**TASK REQUIREMENTS:**
Put the lines of the records into a numbered list, leaving out blank lines. Include only the stretch from the start of the records through the line containing "приводит к преломлению и рассеиванию", and include that line too.

Excerpts from the dataset
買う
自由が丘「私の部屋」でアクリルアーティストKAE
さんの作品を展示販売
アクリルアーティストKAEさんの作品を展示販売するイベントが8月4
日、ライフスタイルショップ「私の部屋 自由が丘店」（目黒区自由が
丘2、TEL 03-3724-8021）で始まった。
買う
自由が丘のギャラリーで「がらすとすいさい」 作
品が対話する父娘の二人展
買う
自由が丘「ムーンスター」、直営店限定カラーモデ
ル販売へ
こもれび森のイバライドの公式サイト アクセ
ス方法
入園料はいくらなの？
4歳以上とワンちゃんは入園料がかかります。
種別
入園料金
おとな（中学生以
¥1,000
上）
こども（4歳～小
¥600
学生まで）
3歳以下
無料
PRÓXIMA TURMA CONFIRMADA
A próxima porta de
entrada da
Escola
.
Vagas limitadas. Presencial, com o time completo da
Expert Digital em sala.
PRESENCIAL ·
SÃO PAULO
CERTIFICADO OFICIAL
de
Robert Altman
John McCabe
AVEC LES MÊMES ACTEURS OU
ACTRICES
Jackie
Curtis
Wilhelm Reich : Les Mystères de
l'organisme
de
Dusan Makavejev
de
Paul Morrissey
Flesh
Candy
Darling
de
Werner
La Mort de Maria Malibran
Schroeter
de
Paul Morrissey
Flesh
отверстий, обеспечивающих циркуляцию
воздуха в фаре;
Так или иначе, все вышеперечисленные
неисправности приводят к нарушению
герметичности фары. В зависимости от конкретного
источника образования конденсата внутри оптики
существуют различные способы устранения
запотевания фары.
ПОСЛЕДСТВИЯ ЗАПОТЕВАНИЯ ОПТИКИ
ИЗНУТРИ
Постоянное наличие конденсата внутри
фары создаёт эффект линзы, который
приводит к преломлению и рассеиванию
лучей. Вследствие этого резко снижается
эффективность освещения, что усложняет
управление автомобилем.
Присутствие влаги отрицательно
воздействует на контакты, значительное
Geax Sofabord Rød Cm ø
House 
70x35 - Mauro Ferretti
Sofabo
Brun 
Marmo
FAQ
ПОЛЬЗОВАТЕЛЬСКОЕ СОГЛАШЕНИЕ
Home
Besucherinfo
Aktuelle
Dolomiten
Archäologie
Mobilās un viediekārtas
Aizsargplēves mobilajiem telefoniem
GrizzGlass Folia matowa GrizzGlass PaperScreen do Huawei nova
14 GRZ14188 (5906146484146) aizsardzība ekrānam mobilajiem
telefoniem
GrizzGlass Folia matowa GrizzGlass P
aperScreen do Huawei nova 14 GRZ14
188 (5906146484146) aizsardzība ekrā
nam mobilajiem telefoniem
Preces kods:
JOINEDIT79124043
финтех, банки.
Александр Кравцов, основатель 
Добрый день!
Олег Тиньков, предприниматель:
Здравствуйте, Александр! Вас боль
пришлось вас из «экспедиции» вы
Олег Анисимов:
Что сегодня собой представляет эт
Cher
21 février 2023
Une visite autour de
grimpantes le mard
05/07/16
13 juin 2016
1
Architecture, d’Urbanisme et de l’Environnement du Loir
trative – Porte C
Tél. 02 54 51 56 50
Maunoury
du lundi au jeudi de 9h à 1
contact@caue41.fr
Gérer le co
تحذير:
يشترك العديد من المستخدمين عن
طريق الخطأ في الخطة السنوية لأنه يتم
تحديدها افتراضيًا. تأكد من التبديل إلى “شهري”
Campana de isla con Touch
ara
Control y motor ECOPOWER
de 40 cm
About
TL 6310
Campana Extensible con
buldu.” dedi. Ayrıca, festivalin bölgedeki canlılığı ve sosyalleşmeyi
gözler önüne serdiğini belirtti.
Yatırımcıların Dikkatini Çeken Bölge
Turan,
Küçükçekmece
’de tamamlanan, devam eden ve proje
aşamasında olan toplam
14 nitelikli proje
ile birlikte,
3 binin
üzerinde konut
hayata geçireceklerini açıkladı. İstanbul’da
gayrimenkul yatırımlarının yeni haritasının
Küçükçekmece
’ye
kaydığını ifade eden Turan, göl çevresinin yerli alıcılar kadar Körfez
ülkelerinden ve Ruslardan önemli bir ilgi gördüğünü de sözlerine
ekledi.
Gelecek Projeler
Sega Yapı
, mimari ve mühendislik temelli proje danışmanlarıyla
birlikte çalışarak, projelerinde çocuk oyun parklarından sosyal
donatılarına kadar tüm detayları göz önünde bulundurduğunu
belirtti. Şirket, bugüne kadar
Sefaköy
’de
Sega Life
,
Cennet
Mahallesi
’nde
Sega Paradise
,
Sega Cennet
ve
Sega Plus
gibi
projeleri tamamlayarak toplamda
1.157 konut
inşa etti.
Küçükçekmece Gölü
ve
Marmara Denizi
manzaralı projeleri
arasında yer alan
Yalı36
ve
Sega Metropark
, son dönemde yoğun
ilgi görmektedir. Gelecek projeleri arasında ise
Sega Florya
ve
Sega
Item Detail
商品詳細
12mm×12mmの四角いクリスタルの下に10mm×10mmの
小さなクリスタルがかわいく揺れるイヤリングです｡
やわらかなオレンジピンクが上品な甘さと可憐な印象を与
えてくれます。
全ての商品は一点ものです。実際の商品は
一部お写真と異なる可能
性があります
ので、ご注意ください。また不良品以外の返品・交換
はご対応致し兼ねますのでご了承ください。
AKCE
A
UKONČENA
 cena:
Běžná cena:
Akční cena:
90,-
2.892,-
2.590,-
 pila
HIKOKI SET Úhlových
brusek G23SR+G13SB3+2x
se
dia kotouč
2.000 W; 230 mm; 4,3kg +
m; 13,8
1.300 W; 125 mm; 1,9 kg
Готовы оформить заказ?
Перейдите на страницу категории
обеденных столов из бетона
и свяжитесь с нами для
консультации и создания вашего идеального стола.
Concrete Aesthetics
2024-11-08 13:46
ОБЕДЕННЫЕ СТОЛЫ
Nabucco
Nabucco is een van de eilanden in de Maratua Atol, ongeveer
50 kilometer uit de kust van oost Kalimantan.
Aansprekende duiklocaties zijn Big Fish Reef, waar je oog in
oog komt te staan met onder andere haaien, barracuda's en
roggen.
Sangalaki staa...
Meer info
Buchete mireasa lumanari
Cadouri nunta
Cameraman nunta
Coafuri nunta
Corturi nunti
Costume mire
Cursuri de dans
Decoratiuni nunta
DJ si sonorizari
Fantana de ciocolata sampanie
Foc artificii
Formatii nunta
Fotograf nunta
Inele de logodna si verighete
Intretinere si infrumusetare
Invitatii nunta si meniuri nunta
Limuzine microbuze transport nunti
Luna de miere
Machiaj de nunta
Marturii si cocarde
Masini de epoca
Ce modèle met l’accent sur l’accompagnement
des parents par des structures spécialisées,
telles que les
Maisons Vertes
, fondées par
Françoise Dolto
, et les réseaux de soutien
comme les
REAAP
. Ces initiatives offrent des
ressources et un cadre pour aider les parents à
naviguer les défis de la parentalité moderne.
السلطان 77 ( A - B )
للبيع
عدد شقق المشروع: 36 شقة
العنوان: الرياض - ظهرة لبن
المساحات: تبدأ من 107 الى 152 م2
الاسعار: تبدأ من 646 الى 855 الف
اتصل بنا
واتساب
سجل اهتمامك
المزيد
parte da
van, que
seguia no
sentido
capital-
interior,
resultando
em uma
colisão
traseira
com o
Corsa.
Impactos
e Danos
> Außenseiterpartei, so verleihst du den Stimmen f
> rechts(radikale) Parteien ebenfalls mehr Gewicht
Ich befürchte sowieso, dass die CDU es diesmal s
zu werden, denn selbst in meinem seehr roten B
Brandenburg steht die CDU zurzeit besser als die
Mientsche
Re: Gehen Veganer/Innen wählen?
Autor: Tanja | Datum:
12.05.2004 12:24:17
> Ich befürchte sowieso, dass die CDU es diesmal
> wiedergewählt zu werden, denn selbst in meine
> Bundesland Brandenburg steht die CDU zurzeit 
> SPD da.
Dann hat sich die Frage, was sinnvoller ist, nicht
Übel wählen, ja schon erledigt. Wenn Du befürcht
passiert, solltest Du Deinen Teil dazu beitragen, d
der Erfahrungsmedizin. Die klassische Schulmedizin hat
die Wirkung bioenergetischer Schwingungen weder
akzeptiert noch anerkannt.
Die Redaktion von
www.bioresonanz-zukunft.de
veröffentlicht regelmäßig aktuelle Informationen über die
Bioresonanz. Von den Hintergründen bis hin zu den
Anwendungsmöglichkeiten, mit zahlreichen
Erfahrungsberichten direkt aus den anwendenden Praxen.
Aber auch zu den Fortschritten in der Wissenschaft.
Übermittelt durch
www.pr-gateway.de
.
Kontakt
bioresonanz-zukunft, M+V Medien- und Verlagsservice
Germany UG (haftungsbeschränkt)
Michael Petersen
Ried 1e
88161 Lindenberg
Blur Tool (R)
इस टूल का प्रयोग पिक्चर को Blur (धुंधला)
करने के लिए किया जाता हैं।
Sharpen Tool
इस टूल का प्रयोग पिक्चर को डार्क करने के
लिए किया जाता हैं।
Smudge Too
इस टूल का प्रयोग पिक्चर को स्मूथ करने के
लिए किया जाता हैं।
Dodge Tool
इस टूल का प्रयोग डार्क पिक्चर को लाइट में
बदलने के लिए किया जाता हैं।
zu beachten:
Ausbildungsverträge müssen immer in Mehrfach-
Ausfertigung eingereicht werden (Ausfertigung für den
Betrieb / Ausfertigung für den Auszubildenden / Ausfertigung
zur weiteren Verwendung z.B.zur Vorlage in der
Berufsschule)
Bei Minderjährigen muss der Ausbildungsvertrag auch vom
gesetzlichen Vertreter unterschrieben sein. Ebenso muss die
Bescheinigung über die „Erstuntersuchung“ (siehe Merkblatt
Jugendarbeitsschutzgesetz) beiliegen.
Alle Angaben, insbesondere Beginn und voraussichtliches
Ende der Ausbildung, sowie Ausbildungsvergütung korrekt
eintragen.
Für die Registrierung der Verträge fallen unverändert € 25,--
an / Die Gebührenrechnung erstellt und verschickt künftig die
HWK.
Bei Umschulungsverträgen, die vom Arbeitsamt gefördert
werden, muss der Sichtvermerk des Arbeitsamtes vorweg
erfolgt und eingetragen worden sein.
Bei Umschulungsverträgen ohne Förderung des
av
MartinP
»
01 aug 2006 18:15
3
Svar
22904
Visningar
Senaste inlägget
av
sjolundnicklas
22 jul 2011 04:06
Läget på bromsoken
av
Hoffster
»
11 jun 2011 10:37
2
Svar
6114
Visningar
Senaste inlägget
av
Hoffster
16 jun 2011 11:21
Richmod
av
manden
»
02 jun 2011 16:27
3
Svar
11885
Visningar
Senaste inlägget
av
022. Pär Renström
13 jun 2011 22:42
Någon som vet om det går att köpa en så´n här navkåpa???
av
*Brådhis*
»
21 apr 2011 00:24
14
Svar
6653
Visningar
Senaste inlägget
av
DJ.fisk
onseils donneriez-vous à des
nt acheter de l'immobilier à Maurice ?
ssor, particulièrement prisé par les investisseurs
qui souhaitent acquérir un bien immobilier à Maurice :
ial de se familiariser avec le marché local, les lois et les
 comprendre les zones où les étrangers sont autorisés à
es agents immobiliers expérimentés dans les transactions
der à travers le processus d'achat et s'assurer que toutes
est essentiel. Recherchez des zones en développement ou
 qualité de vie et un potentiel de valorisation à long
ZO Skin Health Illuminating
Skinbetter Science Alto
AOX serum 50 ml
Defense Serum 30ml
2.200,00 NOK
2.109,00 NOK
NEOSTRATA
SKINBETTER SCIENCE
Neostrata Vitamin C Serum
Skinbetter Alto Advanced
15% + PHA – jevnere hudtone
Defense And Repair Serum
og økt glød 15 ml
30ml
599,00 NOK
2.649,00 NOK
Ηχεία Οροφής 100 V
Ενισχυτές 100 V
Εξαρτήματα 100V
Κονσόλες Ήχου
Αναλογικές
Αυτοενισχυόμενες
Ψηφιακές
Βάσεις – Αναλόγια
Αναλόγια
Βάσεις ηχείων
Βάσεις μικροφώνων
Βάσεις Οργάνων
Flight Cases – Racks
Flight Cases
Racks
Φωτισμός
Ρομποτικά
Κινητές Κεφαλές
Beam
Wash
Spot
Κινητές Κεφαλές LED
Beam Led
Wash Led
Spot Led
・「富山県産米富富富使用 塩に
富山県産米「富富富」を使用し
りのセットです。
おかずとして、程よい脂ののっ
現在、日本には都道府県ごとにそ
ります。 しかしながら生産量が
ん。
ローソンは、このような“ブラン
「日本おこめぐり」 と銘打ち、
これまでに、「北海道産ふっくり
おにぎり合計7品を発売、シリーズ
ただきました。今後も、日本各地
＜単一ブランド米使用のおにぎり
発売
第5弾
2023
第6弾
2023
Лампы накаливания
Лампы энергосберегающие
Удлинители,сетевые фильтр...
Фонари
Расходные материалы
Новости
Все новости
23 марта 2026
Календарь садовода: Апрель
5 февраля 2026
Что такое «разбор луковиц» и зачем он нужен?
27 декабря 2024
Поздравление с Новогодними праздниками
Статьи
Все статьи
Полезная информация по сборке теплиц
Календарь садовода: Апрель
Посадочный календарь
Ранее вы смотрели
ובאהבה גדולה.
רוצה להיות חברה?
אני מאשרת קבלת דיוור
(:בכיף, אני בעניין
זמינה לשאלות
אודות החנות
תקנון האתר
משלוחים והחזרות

**YOUR SOLUTION:**
1. 買う
2. 自由が丘「私の部屋」でアクリルアーティストKAE
3. さんの作品を展示販売
4. アクリルアーティストKAEさんの作品を展示販売するイベントが8月4
5. 日、ライフスタイルショップ「私の部屋 自由が丘店」（目黒区自由が
6. 丘2、TEL 03-3724-8021）で始まった。
7. 買う
8. 自由が丘のギャラリーで「がらすとすいさい」 作
9. 品が対話する父娘の二人展
10. 買う
11. 自由が丘「ムーンスター」、直営店限定カラーモデ
12. ル販売へ
13. こもれび森のイバライドの公式サイト アクセ
14. ス方法
15. 入園料はいくらなの？
16. 4歳以上とワンちゃんは入園料がかかります。
17. 種別
18. 入園料金
19. おとな（中学生以
20. ¥1,000
21. 上）
22. こども（4歳～小
23. ¥600
24. 学生まで）
25. 3歳以下
26. 無料
27. PRÓXIMA TURMA CONFIRMADA
28. A próxima porta de
29. entrada da
30. Escola
31. .
32. Vagas limitadas. Presencial, com o time completo da
33. Expert Digital em sala.
34. PRESENCIAL ·
35. SÃO PAULO
36. CERTIFICADO OFICIAL
37. de
38. Robert Altman
39. John McCabe
40. AVEC LES MÊMES ACTEURS OU
41. ACTRICES
42. Jackie
43. Curtis
44. Wilhelm Reich : Les Mystères de
45. l'organisme
46. de
47. Dusan Makavejev
48. de
49. Paul Morrissey
50. Flesh
51. Candy
52. Darling
53. de
54. Werner
55. La Mort de Maria Malibran
56. Schroeter
57. de
58. Paul Morrissey
59. Flesh
60. отверстий, обеспечивающих циркуляцию
61. воздуха в фаре;
62. Так или иначе, все вышеперечисленные
63. неисправности приводят к нарушению
64. герметичности фары. В зависимости от конкретного
65. источника образования конденсата внутри оптики
66. существуют различные способы устранения
67. запотевания фары.
68. ПОСЛЕДСТВИЯ ЗАПОТЕВАНИЯ ОПТИКИ
69. ИЗНУТРИ
70. Постоянное наличие конденсата внутри
71. фары создаёт эффект линзы, который
72. приводит к преломлению и рассеиванию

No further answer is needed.